PARTITION BY versus GROUP BY

 

 Here’s some more research that I did for the book that didn’t make make the final content.  It's a bit esoteric but interesting. 

In some circumstances you can use PARTITION BY to avoid doing a self-join to a GROUP BY subquery. However, although the PARTITION BY avoids duplicate reads of the table – usually a good thing – it won’t always lead to better performance.

For instance, if I want to create a report that compares each sale value to the average sale value for the product, I might join the sales data to a subquery with a GROUP BY product_id:

WITH /*+ gather_plan_statistics gh_pby1*/

     totals AS (SELECT prod_id,

                   AVG(amount_sold) avg_product_sold

                  FROM sales

                 GROUP BY prod_id)

SELECT prod_id, prod_name, cust_id, time_id, amount_sold,

       ROUND(amount_sold * 100 / avg_product_sold,2) pct_of_avg_prod

  FROM sales JOIN products USING (prod_id)

  JOIN totals USING (prod_id);

 

Of course, that approach requires two full scans of the SALES table (I used an expanded non-partitioned copy of the SH.SALES table from the Oracle sample schema). If we use the PARTITION BY analytic function we can avoid that second scan:

SELECT /*+ gather_plan_statistics gh_pby2*/

       prod_id,prod_name, cust_id, time_id, amount_sold,

       ROUND(amount_sold * 100 /

            AVG(amount_sold) OVER (PARTITION BY prod_name)

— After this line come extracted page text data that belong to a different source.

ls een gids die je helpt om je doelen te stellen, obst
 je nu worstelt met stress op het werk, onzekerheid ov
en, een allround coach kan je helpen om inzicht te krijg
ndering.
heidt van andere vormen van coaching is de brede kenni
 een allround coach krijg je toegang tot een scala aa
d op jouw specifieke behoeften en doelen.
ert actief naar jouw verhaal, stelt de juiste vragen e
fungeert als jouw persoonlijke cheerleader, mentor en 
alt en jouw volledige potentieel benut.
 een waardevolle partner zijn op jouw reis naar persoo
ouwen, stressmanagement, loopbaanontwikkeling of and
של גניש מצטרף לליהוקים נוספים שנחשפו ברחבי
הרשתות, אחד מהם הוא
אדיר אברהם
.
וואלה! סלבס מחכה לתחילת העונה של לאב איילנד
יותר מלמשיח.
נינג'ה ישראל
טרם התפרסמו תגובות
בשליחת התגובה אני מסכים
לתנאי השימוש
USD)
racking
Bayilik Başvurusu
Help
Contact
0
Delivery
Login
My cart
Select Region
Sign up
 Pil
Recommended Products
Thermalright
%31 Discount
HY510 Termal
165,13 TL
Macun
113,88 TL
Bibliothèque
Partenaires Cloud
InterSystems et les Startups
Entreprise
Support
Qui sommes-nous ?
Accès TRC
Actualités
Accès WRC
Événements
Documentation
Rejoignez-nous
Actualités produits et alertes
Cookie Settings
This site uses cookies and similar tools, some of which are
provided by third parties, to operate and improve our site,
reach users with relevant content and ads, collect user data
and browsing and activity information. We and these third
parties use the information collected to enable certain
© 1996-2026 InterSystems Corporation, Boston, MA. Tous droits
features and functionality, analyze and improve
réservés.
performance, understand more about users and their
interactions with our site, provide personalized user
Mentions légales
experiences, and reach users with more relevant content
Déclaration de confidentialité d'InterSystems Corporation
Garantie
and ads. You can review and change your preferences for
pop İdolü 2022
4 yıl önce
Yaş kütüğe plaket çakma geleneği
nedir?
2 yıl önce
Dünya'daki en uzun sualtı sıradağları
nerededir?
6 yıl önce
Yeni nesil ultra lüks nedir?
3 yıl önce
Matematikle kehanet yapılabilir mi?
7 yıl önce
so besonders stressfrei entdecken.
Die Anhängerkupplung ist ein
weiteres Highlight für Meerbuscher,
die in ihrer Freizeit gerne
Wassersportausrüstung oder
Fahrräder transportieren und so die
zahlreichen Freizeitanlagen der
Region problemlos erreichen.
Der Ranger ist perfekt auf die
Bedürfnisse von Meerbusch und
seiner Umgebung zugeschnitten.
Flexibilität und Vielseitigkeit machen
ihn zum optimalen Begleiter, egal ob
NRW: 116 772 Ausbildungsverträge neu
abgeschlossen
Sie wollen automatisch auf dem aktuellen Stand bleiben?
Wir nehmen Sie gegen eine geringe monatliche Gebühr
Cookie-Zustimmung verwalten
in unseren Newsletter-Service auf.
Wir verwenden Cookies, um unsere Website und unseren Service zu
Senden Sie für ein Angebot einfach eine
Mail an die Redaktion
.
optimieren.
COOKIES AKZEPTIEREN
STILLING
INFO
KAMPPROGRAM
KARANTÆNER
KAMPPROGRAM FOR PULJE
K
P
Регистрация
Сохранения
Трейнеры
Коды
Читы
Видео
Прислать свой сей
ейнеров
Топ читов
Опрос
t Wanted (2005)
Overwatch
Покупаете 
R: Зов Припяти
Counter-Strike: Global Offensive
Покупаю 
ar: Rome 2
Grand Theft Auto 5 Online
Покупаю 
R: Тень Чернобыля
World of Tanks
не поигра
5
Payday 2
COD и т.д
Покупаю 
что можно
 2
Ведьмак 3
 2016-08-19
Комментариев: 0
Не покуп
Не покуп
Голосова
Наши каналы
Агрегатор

       ,2) pct_of_avg_prod

  FROM sales JOIN products USING (prod_id) ;

You’d expect that avoiding two scans of SALES would improve performance. However, in most circumstances the PARTITION BY version takes about twice as long as the GROUP BY version. Here’s some output from Spotlight’s analyse trace module – you can get some of the same information from tkprof if you don’t have Spotlight:

Notice how the version that uses the PARTITION BY clause has less logical IO but more physical IO. You might be thinking that this is something to do with buffer cache contents, but actually it’s a directly related to the WINDOW SORT Step that is characteristic of the analytic operation. You can see this in Spotlight when you look at the plan:

If you don’t have Spotlight, then you could see the same thing in tkprof, but you have to look closely at the step tags:

Analytic functions tend to be very memory intensive. The GROUP BY solution reads the SALES table twice, which requires some extra IO, but the PARTITION BY solution needs much more PGA memory. The default PGA allocation mechanisms – which limit the amount of memory available to individual processes and workeaas to a fraction of the overall PGA Aggregate Target- didn’t allocate enough memory for the operation to complete in memory and hence temporary segment IO resulted. As is so often the case, temporary segment IO overhead exceeded the datafile read overhead.

We can see how much memory was required by using DBMS_XPLAN.DISPLAY_CURSOR, looking at the V$SQL_PLAN entries or – if we have it – Spotlight:

To get it from DBMS_STATS, we could use the MEMSTATS option and provide the SQL_ID from V$SQL:

 

 

The memory wanted isn’t that much – only 163M – a trivial amount in this day and age. This database was running Automatic Memory Management (AMM) with a memory target of about 1.5GB. Oracle didn’t increase the PGA aggregate target even after I’d run this query (badly) several times, but still there was about 450M of PGA which should have been enough. Unfortunately, a single session cannot use all of the PGA target – under 1GB only 200M is available to a single serial session and only half that to a single work area.

In this circumstance I would probably be well advised to opt out of Automatic workarea management and set my own amount of sort memory: something like this:

ALTER SESSION SET workarea_size_policy = manual;

ALTER SESSION SET sort_area_size = 524288000;

(Jonathan lewis has reported a bug in this –see http://jonathanlewis.wordpress.com/2008/11/25/sas-bug/)

Once I do that, the temporary segment IO involved in the PARTITION BY reduces remarkably. However, it’s still slower than the GROUP BY.

The IO for the PARTITION BY is now much less than for the GROUP BY, but the CPU for the PARTITION BY is still much higher. Even when there is lots of memory, PARTITION BY – and many analytical functions – are very CPU intensive. Here we see that even without the temporary segment IO, the WINDOW SORT is the most expensive operation:

I used to think that analytic functions – by avoiding duplicate table reads – offered a performance solution to certain problems. However the more I use them the more often I find that the CPU and memory cost of the analytic function is greater than the IO savings that it enables.

So.... the moral of the story: Analytic functions are very powerful and allow you to improve the clarity and simplicity of a lot of complex SQLs. And there are definitely some things that can only be done in SQL if you use an analytic function solution. However, they are resource intensive – most notably on memory, but also on CPU. In particular, make sure that you don’t inadvertently cause SQL performance to degrade when you move to an analytic function solution because you caused temporary segment IO.